::: TEXT SEGMENT
Oh, further elaboration on the DHCP issues I've had. I set up a trunk
between the router and the switch, and had it running VLAN traffic over one
link. Works perfect, except DHCP takes a few minutes when you plug into a
port assigned to any of those VLANs that are using DHCP. It caused issues
with some of the devices we were plugging in, so I had to move it to a
physical untagged port on the router and run that straight to those
devices. DHCP worked fine then. Again, the router is plugged into the
Dell, not the Cisco. I think Jeremy might be right here, this Dell is
probably causing more issues than it's worth.
On Wed, May 4, 2011 at 10:29 PM, Chris Jones <techmaster@gmail.com> wrote:
> I have DHCP issues on the same switch that the router (dhcp server) is
> plugged directly into. I don't think it has anything to do with the bridge
> or the trunk. No unusual ping times, I get the usual 10ms ping time. I've
> browsed across it to a server, and moved large files around, it was like a
> typical wired 100Mb network, across the bridge. So I think the bridge
> itself is fine. I'm wondering if maybe there's some kind of encapsulation
> math I'm missing. Like with some internet connections, you have to lower
> MTU to make up for some encapsulation that the ISP's equipment does. Is
> there somewhere that maybe I have to tune something such as this, an MTU for
> a trunk link? I'm getting the feeling that if I ditch the Dell and get a
> second Linksys/Cisco Small Business switch (3000 something was the model I
> think) it might solve every one of my problems. Stackable switches are made
> to be EASILY stackable, but with one caveat: you have to stack the same
> make/model of switch. I didn't have that luxury this time, but it might be
> worth it for me to make a push for it. Everything worked perfectly in the
> dry run at our office, too.
::::::
::: RECORDS SUPPLIED
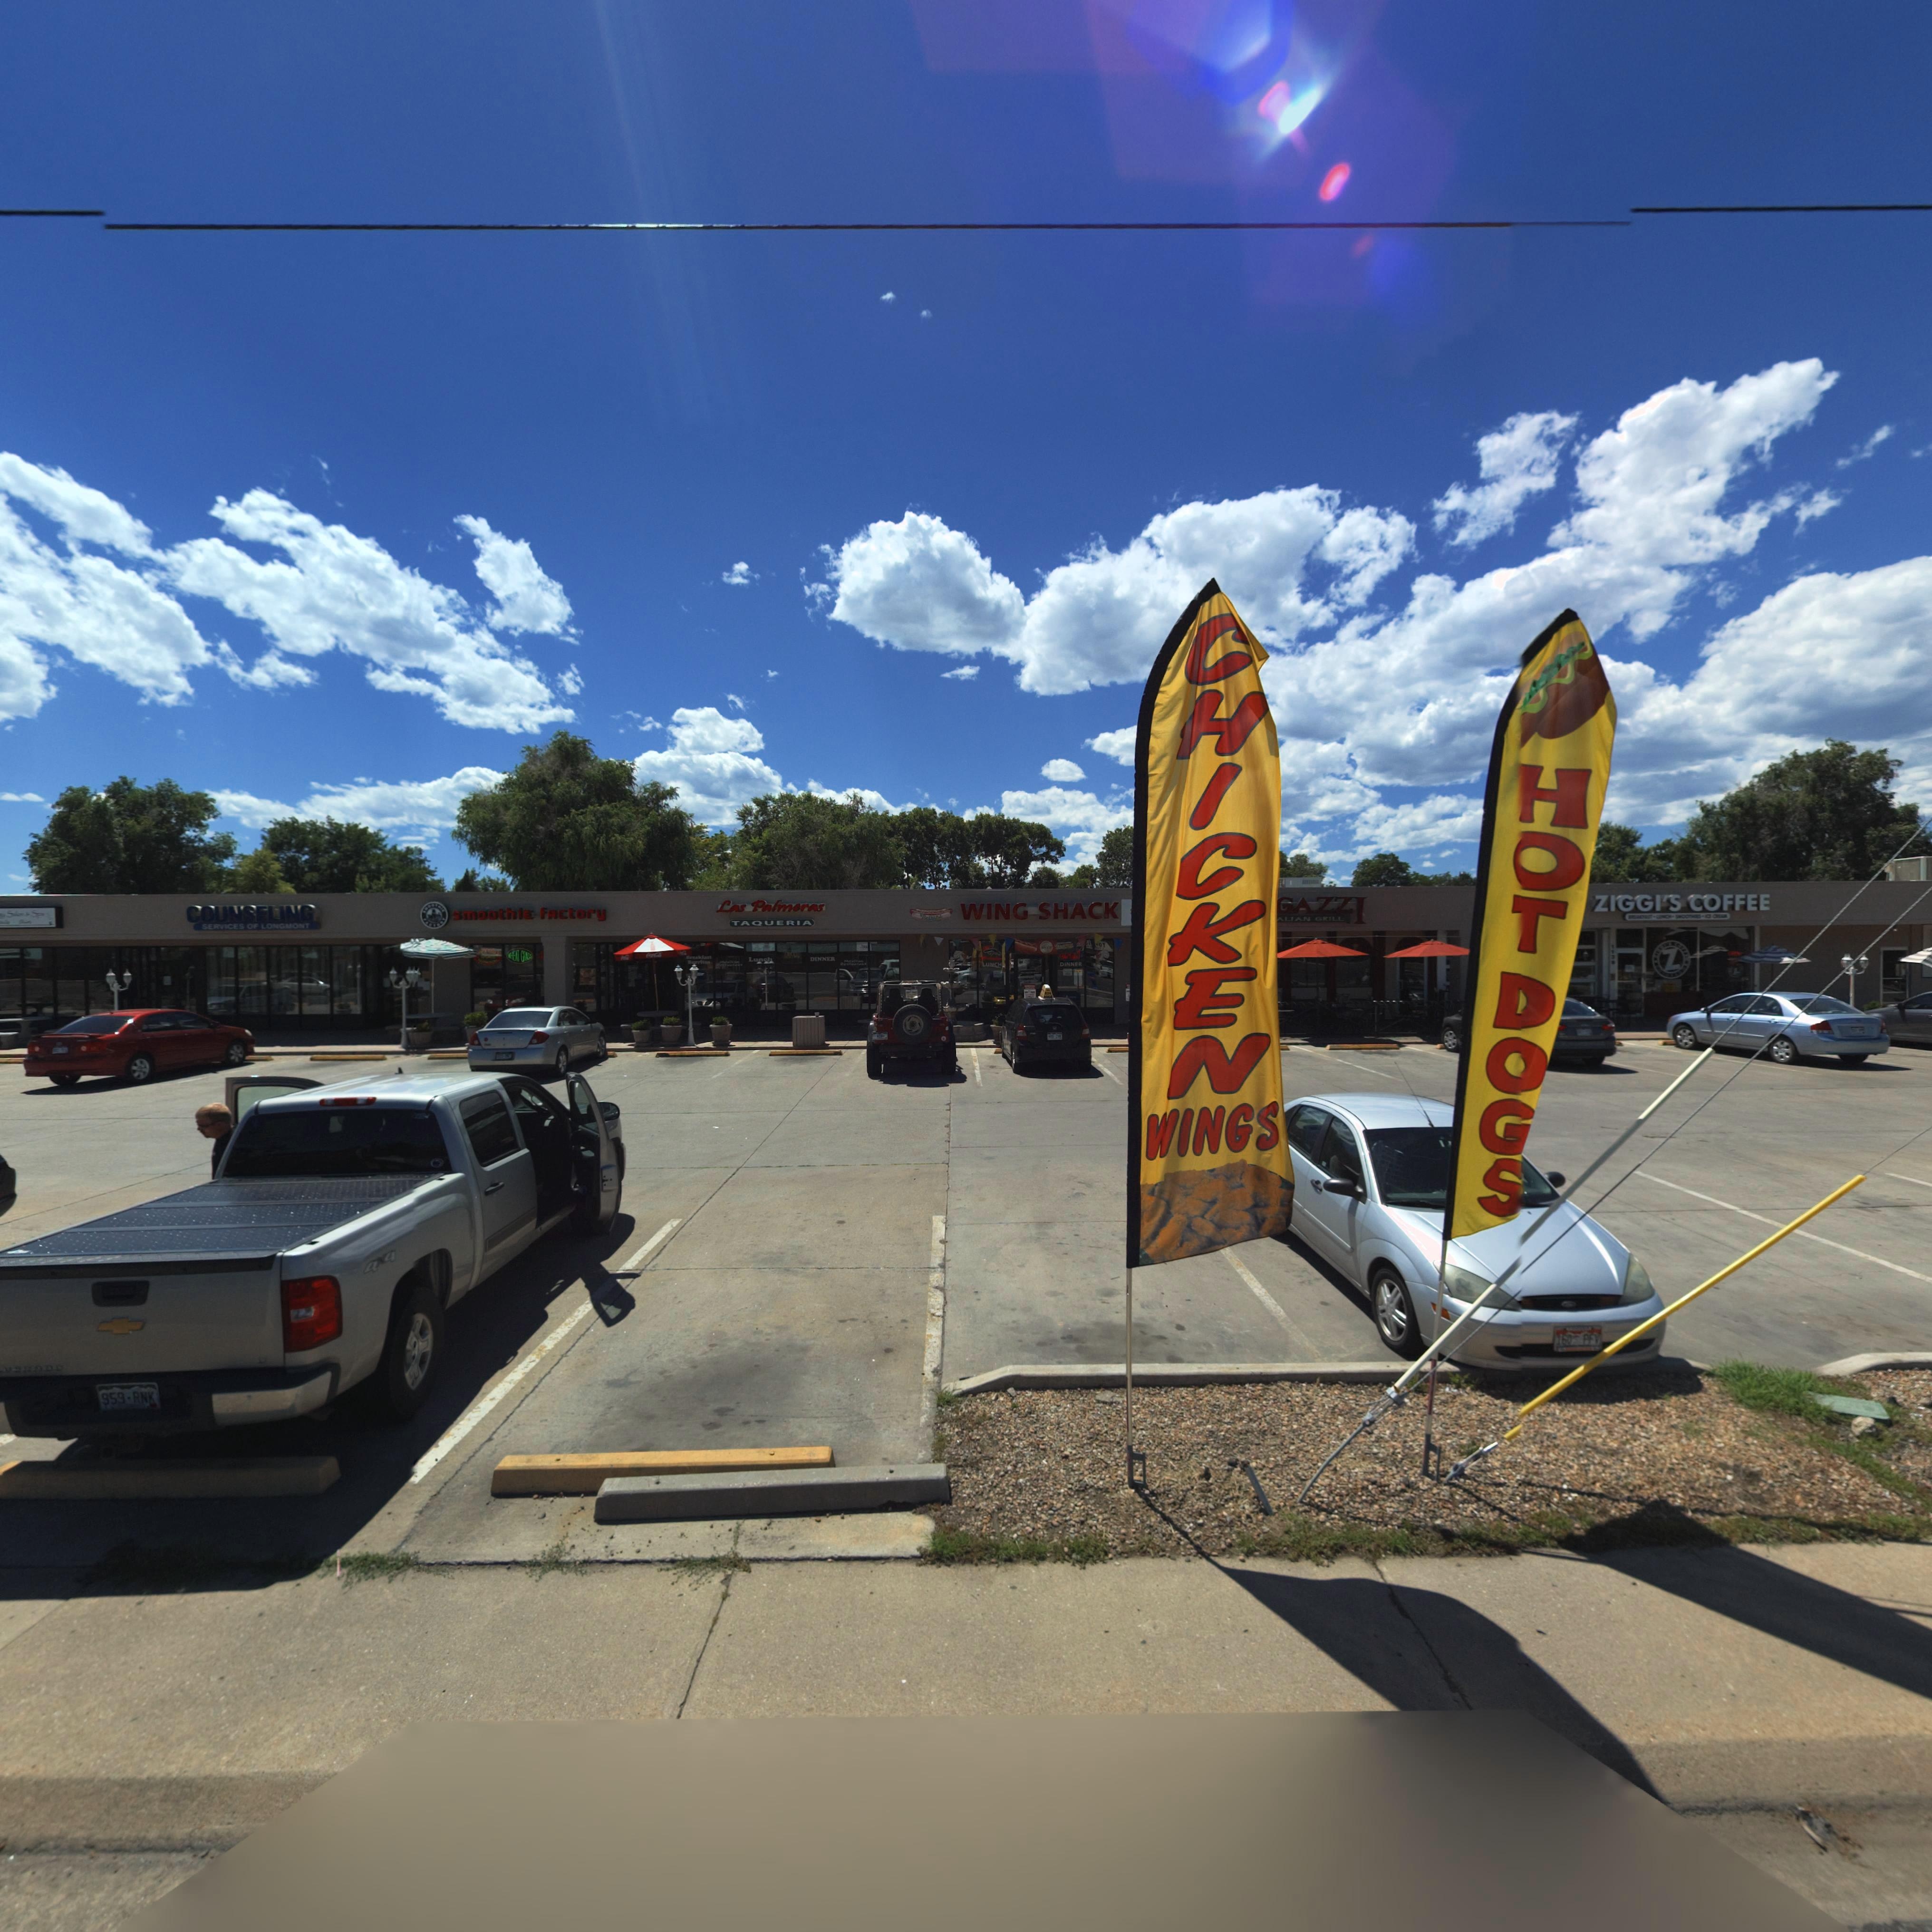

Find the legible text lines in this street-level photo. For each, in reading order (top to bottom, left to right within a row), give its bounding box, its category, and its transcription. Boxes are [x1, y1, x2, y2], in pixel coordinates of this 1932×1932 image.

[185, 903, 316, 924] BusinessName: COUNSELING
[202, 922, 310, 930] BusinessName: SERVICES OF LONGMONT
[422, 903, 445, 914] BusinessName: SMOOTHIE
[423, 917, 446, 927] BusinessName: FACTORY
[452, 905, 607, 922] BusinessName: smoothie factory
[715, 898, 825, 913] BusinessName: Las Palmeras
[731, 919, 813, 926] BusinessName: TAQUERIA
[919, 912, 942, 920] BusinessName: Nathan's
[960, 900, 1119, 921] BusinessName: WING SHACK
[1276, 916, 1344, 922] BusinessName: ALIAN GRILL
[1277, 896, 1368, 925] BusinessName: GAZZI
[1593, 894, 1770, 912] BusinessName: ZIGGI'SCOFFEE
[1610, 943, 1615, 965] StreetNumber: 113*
::::::
Continue the email thread about DHCP trouble on the Dell switch, picking up after its final sentence.

>
>
> On Wed, May 4, 2011 at 7:16 PM, Jimmy Hess <mysidia@gmail.com> wrote:
>
>> On Wed, May 4, 2011 at 5:32 PM, Chris Jones <techmaster@gmail.com> wrote:
>> > Yes, vlan10 even works. I can ping the cable modem with a laptop on the
>> > other switch. The one weird thing I'm seeing is dhcp takes a few
>> minutes to
>> > give out an ip.
>>
>> Are you looking at the latency you get back when you ping? Anything
>> unusual there?
>> eg. 64 bytes from XX.YY.ZZ.WW: icmp_seq=1 ttl=64 time=0.617 ms
>>
>> I would consider the existence of a wireless bridge on a trunk link a
>> suspect in regards to DHCP performance issues.
>>
>> Perhaps some ping tests, to verify delay, latency stability, and ping
>> loss numbers
>> between the two switches would be in order.
>>
>>
>> Trunk links should be full duplex at both ends, but if there was a
>> mismatch,
>> congestion or instability of the link, there could be high delay/loss
>> of traffic;
>> including DHCP traffic.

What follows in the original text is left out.